M. [B] n'a pas constitué avocat, la déclaration d'appel lui ayant été signifiée à personne le 11 janvier 2021.

La mise en état a été clôturée le 23 février 2022.

Pour plus ample exposé des prétentions et moyens, il est référé aux dernières écritures des parties.

MOTIVATION

1. Sur la déchéance du terme

Au visa des articles 1217 du code civil, L. 311-22 devenu L. 312-36 du code de la consommation, le premier juge a estimé que, s'agissant d'une condition d'exigibilité de la créance qui entre dans l'appréciation du bien-fondé de la créance, il appartient au juge de vérifier l'existence d'une mise en demeure préalable à la déchéance du terme, qu'en l'espèce, si le contrat de crédit en cause prévoit que le prêteur peut résilier ce contrat de plein droit, sans formalité préalable, notamment en cas de défaillance de l'emprunteur, une telle clause dé déchéance automatique est par nature contraire aux dispositions de l'article L. 311-22 devenu L. 312-36 du code de la consommation qui impose avant toute déchéance du terme un avertissement sur le risque encouru et que la société Financo ne justifiait pas de l'envoi de la mise en demeure préalable du 16 décembre 2016 avant la déchéance du terme prononcée le 6 août 2019.

Cependant, comme le soutient à bon droit l'intimée, si selon l'article L. 141-4 devenu R. 632-1 du code de la consommation le juge peut soulever d'office toutes les dispositions de ce code dans les litiges nés de son application, il n'entre pas dans les pouvoirs du juge de relever d'office le moyen tiré de l'absence de mise en demeure préalable à la déchéance du terme résultant de l'application des dispositions du code civil et non du code de la consommation, édictées dans le seul intérêt du débiteur auquel il appartient de s'en prévaloir et qui ne revêt aucun caractère d'ordre public.

En l'espèce, le premier juge a excédé ses pouvoirs en soulevant d'office le moyen tiré de l'absence de mise en demeure préalable à la déchéance du terme, alors qu'il ressort des énonciations du jugement entrepris que M. [B], comparant, avait indiqué qu'il ne contestait pas la dette.

La société Financo justifie avoir adressé le 6 août 2019 à M. [B] une lettre l'informant de la déchéance du terme du contrat de crédit en cause au 22 mai 2017, et ce conformément aux conditions générales du prêt en cause prévoyant la résiliation plein droit de ce prêt en cas de défaillance de l'emprunteur, de sorte que la déchéance du terme doit être constatée au 22 mai 2017.

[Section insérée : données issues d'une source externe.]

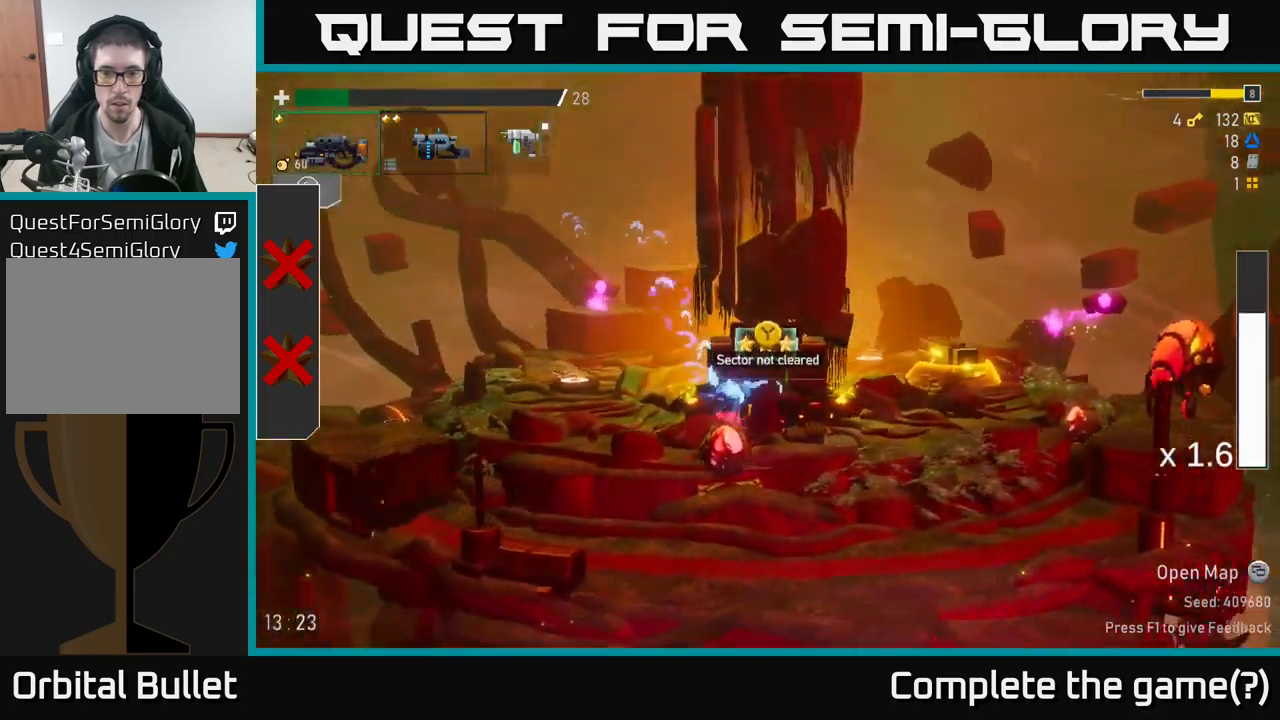
{"buttons": [], "left_stick": "right", "right_stick": "center", "events": []}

Le jugement attaqué sera donc infirmé sur ce point.

2. Sur la remise préalable de la fiche européenne normalisée et la déchéance du droit aux intérêts

C'est par des motifs pertinents que la cour adopte que le premier juge, au visa des articles L. 311-6 devenu L. 312-12, R. 311-3 devenu R. 312-2 et L. 411-48 devenu L. 341-1 du code de la consommation, a estimé que la société Financo ne rapportait pas la preuve, dont la charge lui incombe, de l'exécution de son obligation d'information précontractuelle de l'emprunteur par la remise de la fiche d'information précontractuelle européenne normalisée, la seule mention par laquelle celui-ci reconnaît avoir reçu cette information ne pouvant constituer qu'un indice devant être complété par un ou plusieurs éléments complémentaires, ce qui n'est pas le cas en l'espèce.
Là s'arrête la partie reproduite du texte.